● **Problem requirements**: What is needed is an exact copy of the listing, with no pictures in it.

● **Source records**:

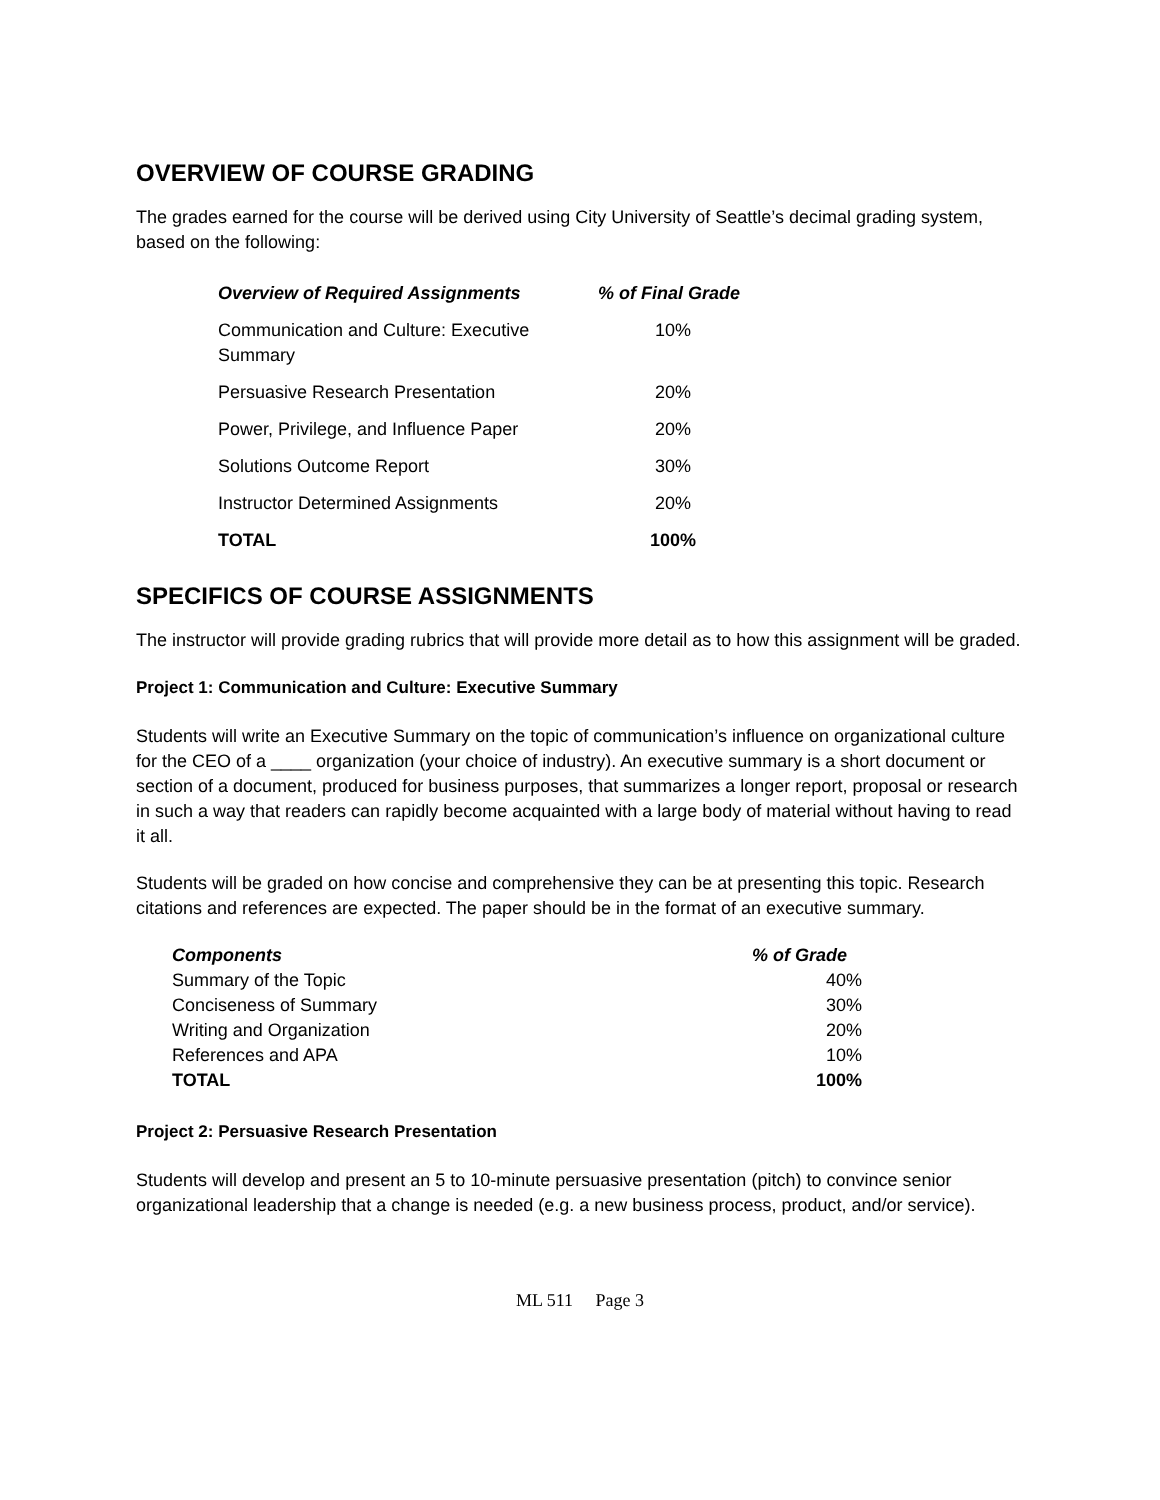OVERVIEW OF COURSE GRADING
The grades earned for the course will be derived using City University of Seattle’s decimal grading system, based on the following:
| Overview of Required Assignments | % of Final Grade |
| --- | --- |
| Communication and Culture: Executive Summary | 10% |
| Persuasive Research Presentation | 20% |
| Power, Privilege, and Influence Paper | 20% |
| Solutions Outcome Report | 30% |
| Instructor Determined Assignments | 20% |
| TOTAL | 100% |
SPECIFICS OF COURSE ASSIGNMENTS
The instructor will provide grading rubrics that will provide more detail as to how this assignment will be graded.
Project 1: Communication and Culture: Executive Summary
Students will write an Executive Summary on the topic of communication’s influence on organizational culture for the CEO of a ____ organization (your choice of industry). An executive summary is a short document or section of a document, produced for business purposes, that summarizes a longer report, proposal or research in such a way that readers can rapidly become acquainted with a large body of material without having to read it all.
Students will be graded on how concise and comprehensive they can be at presenting this topic. Research citations and references are expected. The paper should be in the format of an executive summary.
| Components | % of Grade |
| --- | --- |
| Summary of the Topic | 40% |
| Conciseness of Summary | 30% |
| Writing and Organization | 20% |
| References and APA | 10% |
| TOTAL | 100% |
Project 2: Persuasive Research Presentation
Students will develop and present an 5 to 10-minute persuasive presentation (pitch) to convince senior organizational leadership that a change is needed (e.g. a new business process, product, and/or service).
ML 511 Page 3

● **Task solution**:
OVERVIEW OF COURSE GRADING
The grades earned for the course will be derived using City University of Seattle’s decimal grading system, based on the following:
| Overview of Required Assignments | % of Final Grade |
| --- | --- |
| Communication and Culture: Executive Summary | 10% |
| Persuasive Research Presentation | 20% |
| Power, Privilege, and Influence Paper | 20% |
| Solutions Outcome Report | 30% |
| Instructor Determined Assignments | 20% |
| TOTAL | 100% |
SPECIFICS OF COURSE ASSIGNMENTS
The instructor will provide grading rubrics that will provide more detail as to how this assignment will be graded.
Project 1: Communication and Culture: Executive Summary
Students will write an Executive Summary on the topic of communication’s influence on organizational culture for the CEO of a ____ organization (your choice of industry). An executive summary is a short document or section of a document, produced for business purposes, that summarizes a longer report, proposal or research in such a way that readers can rapidly become acquainted with a large body of material without having to read it all.
Students will be graded on how concise and comprehensive they can be at presenting this topic. Research citations and references are expected. The paper should be in the format of an executive summary.
| Components | % of Grade |
| --- | --- |
| Summary of the Topic | 40% |
| Conciseness of Summary | 30% |
| Writing and Organization | 20% |
| References and APA | 10% |
| TOTAL | 100% |
Project 2: Persuasive Research Presentation
Students will develop and present an 5 to 10-minute persuasive presentation (pitch) to convince senior organizational leadership that a change is needed (e.g. a new business process, product, and/or service).
ML 511 Page 3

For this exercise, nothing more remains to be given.